=== MATERIALS PROVIDED ===

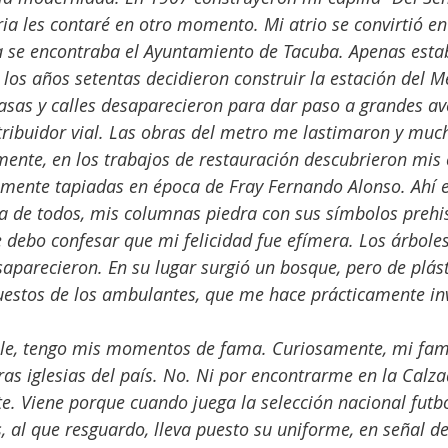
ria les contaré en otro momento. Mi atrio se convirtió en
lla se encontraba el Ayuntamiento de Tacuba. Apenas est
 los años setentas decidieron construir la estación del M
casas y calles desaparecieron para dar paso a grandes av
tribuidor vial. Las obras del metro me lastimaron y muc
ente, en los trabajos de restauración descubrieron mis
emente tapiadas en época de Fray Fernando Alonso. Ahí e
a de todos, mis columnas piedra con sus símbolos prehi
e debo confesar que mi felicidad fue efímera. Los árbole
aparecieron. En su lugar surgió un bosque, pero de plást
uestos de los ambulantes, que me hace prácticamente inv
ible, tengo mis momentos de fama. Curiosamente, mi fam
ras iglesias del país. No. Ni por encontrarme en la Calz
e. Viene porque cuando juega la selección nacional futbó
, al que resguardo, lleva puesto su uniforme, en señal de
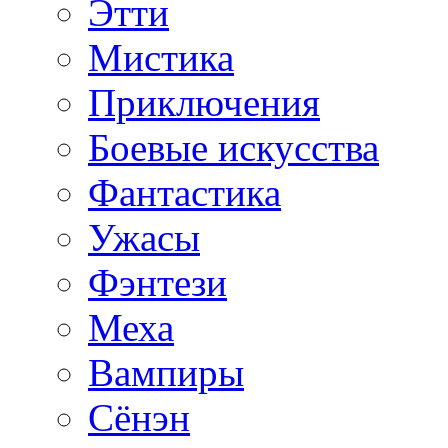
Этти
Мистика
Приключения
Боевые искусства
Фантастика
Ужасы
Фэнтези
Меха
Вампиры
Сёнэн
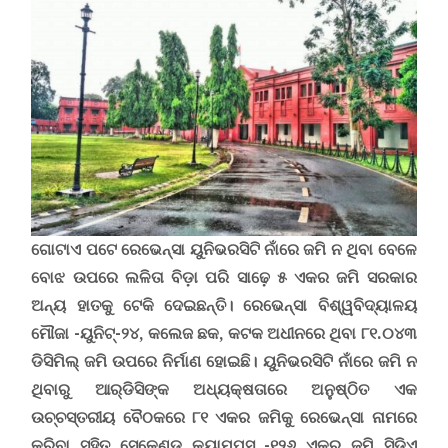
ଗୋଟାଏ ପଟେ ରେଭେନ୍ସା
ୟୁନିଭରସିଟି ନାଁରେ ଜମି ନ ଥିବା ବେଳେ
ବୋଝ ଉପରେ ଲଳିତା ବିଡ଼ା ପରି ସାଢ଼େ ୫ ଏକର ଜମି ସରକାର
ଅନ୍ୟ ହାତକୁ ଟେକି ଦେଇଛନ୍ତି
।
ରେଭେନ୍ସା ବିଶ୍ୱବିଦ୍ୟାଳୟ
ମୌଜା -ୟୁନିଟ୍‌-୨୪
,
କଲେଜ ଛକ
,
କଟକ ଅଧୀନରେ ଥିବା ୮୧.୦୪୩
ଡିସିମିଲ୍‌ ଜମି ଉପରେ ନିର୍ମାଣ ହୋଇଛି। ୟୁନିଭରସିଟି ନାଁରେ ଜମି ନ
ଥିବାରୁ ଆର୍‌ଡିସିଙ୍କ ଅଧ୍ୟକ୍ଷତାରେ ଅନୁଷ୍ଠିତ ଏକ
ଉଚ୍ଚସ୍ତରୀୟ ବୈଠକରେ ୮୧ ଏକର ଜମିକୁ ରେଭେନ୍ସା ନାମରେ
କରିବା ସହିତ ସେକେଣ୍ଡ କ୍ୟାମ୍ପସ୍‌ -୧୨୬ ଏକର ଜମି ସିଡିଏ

===
=== MATERIALS PROVIDED ===

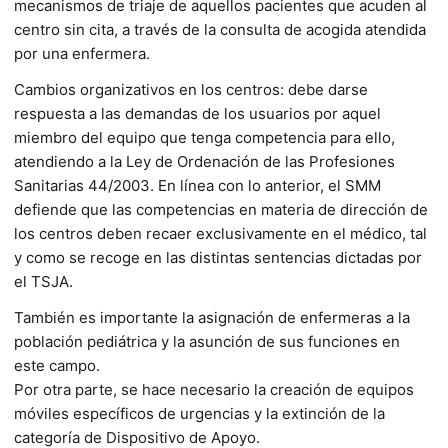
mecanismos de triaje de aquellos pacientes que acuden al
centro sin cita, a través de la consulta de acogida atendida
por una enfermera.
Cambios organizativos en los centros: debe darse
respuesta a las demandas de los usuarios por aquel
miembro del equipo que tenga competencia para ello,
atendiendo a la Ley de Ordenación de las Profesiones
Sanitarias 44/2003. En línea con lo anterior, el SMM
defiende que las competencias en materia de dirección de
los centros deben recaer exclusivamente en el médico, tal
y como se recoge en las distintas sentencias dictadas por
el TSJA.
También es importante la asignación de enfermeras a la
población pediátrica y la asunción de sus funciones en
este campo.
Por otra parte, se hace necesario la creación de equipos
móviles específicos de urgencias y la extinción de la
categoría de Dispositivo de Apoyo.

===

WORK REQUIRED
Copy the lines between the one holding "ଗୋଟାଏ ପଟେ ରେଭେନ୍ସା" and the one holding "ଥିବାରୁ ଆର୍‌ଡିସିଙ୍କ ଅଧ୍ୟକ୍ଷତାରେ ଅନୁଷ୍ଠିତ ଏକ", inclusive, swapping "ୟୁନିଭରସିଟି" for "ବିଶ୍ୱବିଦ୍ୟାଳୟ" and leaving everything else untouched.

EXERCISE RESULT
ଗୋଟାଏ ପଟେ ରେଭେନ୍ସା
ବିଶ୍ୱବିଦ୍ୟାଳୟ ନାଁରେ ଜମି ନ ଥିବା ବେଳେ
ବୋଝ ଉପରେ ଲଳିତା ବିଡ଼ା ପରି ସାଢ଼େ ୫ ଏକର ଜମି ସରକାର
ଅନ୍ୟ ହାତକୁ ଟେକି ଦେଇଛନ୍ତି
।
ରେଭେନ୍ସା ବିଶ୍ୱବିଦ୍ୟାଳୟ
ମୌଜା -ୟୁନିଟ୍‌-୨୪
,
କଲେଜ ଛକ
,
କଟକ ଅଧୀନରେ ଥିବା ୮୧.୦୪୩
ଡିସିମିଲ୍‌ ଜମି ଉପରେ ନିର୍ମାଣ ହୋଇଛି। ବିଶ୍ୱବିଦ୍ୟାଳୟ ନାଁରେ ଜମି ନ
ଥିବାରୁ ଆର୍‌ଡିସିଙ୍କ ଅଧ୍ୟକ୍ଷତାରେ ଅନୁଷ୍ଠିତ ଏକ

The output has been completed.